Skylarks and life lessons
It always started with the click of boots in the darkness.
“I climbed off the bus late at night and I heard in the distance the click, click, click of boots on the pavement as our seniors marched in unison towards us,” recalls Ken Tanner, Royal Roads Military College (RRMC) Class of 1972, of the sound ingrained in every cadet’s memory.
“This sound of feet marching, drill boots coming up Neptune stairs,” echoes Laurie Gibbon, Class of 1988. “You can’t see them, you can just hear them.”

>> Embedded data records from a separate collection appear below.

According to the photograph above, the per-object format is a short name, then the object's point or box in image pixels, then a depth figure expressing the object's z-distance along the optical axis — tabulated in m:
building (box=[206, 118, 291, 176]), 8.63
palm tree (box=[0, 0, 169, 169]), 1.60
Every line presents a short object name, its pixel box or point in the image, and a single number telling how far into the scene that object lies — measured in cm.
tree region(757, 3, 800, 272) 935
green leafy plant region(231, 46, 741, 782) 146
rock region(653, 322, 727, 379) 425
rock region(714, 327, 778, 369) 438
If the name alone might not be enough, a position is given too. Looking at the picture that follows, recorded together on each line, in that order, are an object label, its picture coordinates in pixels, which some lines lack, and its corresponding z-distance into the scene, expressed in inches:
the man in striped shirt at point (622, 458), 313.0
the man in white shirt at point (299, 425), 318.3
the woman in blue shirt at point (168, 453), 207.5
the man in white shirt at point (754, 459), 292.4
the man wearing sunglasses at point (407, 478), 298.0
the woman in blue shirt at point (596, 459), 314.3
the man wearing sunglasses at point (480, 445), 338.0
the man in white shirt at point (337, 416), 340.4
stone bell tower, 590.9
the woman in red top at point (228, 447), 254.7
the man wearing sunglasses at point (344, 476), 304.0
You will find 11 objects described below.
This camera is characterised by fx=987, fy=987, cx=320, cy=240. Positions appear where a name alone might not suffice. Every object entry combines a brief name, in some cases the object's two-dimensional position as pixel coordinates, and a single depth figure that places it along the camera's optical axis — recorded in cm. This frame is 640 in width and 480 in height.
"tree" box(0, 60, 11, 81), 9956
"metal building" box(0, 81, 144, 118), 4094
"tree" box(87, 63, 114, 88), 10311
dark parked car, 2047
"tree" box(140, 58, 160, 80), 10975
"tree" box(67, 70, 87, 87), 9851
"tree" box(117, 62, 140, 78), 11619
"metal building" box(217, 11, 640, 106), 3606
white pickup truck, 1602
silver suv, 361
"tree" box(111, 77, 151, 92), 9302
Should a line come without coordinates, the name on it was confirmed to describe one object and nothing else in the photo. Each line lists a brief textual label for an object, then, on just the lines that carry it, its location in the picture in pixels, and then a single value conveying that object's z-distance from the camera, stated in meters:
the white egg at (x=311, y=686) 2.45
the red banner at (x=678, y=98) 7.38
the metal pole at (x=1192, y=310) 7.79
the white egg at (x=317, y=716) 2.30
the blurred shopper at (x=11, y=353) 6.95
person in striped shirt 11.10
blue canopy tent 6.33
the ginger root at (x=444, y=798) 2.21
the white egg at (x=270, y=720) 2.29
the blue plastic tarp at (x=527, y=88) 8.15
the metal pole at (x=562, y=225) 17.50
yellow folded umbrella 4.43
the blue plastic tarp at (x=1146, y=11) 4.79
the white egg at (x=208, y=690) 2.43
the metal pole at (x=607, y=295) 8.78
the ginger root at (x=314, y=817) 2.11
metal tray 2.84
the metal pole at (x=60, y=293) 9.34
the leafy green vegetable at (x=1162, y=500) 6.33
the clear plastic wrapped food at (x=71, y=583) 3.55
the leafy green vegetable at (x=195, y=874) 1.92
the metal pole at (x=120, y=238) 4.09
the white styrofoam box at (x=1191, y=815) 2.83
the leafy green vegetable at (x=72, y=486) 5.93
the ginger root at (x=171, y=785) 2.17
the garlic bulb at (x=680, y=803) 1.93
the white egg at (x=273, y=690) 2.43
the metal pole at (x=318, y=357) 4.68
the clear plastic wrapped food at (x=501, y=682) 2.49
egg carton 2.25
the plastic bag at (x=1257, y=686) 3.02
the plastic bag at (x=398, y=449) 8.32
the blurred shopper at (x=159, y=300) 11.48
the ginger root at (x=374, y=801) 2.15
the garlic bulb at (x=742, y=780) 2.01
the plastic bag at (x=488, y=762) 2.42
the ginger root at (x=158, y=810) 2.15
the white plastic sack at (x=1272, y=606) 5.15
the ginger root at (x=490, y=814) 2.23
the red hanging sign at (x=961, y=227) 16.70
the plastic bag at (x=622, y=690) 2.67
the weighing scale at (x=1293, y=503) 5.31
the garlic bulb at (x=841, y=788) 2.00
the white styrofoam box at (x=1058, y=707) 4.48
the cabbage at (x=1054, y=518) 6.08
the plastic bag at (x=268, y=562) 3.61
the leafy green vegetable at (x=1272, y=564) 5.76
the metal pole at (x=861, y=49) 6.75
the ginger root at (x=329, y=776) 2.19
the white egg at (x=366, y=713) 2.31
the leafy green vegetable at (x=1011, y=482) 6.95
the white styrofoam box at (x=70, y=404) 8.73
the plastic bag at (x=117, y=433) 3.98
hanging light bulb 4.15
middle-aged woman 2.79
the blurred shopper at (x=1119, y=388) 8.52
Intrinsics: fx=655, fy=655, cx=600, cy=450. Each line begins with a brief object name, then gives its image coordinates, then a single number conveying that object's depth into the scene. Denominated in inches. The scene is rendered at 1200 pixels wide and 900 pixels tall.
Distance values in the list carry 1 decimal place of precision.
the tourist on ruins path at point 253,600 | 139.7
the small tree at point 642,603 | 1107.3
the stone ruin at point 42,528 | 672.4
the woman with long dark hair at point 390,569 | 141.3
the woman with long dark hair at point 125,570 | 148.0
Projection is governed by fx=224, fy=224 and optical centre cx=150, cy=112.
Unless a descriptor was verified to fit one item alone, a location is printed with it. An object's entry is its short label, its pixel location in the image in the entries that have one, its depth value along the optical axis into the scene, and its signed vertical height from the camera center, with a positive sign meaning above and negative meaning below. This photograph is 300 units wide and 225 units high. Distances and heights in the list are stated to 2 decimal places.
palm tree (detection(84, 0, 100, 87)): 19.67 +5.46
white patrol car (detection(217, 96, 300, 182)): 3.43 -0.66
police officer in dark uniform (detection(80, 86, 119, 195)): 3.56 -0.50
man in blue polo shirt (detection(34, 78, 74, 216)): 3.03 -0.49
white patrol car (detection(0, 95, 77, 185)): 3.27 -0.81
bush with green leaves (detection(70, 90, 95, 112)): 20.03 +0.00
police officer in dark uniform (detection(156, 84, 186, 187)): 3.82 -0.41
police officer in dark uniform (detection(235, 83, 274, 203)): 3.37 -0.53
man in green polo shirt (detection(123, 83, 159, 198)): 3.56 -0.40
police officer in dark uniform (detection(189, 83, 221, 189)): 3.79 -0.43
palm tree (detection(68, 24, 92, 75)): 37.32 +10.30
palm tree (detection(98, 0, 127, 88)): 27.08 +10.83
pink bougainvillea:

When the marching stopped the recruits got their introduction to life at RRMC. They had travelled across the country by bus, cattle truck, train, plane and boat. With diverse backgrounds they came together for what some described as the the shock of their lives. In an instant, the young men and women went from high school to university, home life to dorm life, and, most significantly of all, from civilian life to military life.
From 1940 to 1995, Royal Roads served as a training institution for military officers. Originally opened to train naval reserve officers for service in the Second World War, it was soon expanded to provide a military and academic education for all three military services. The campus is a unique learning environment, with heritage buildings, manicured gardens and acres of forest. “My heart is there,” says Kathryn Hodgson, Class of 1995. “That is the only place in the world where I have ever gone where I just feel calm.”
That didn’t mean the days were easy. The hours were long, with rigorous schedules for military training, academics and sports. Cadets, known as Royal Roads Roadents, quickly learned that the only way to get through it was together.
“You had to rely on each other to succeed,” says Don Lovell, Class of 1972. “You couldn’t do it alone.”
Of course, those who work hard play hard. Good-natured pranks, or skylarks, were common place as cadets looked for creative ways to blow off steam. It didn’t matter how tired you were, skylarks were another manifestation of the team approach to life and everyone took part.
In 1995, RRMC closed and Royal Roads University opened as a public post-secondary institution. A celebration is planned for 2015 to mark the combined 75th anniversary of outstanding
education between the two institutions. The university also honours RRMC’s legacy through ongoing events and projects, including the creation of documentaries capturing what life at RRMC was like, which will air on CHEK TV on Nov. 11.
The educational experience now delivered through Royal Roads University has evolved in many ways, but a dedicated adherence to teamwork, leadership and achieving more than you thought possible is still fundamental.
In many ways the targets they set at RRMC were unachievable, says Dean McFadden, Class of 1978. It wasn’t about the achievement, though.
“I don’t want people setting realistic targets. I want them setting targets they really need to stretch for. You may not get the whole way there but you will get lots of the way down that road. That’s a lifestyle,” he says. “That’s Royal Roads.”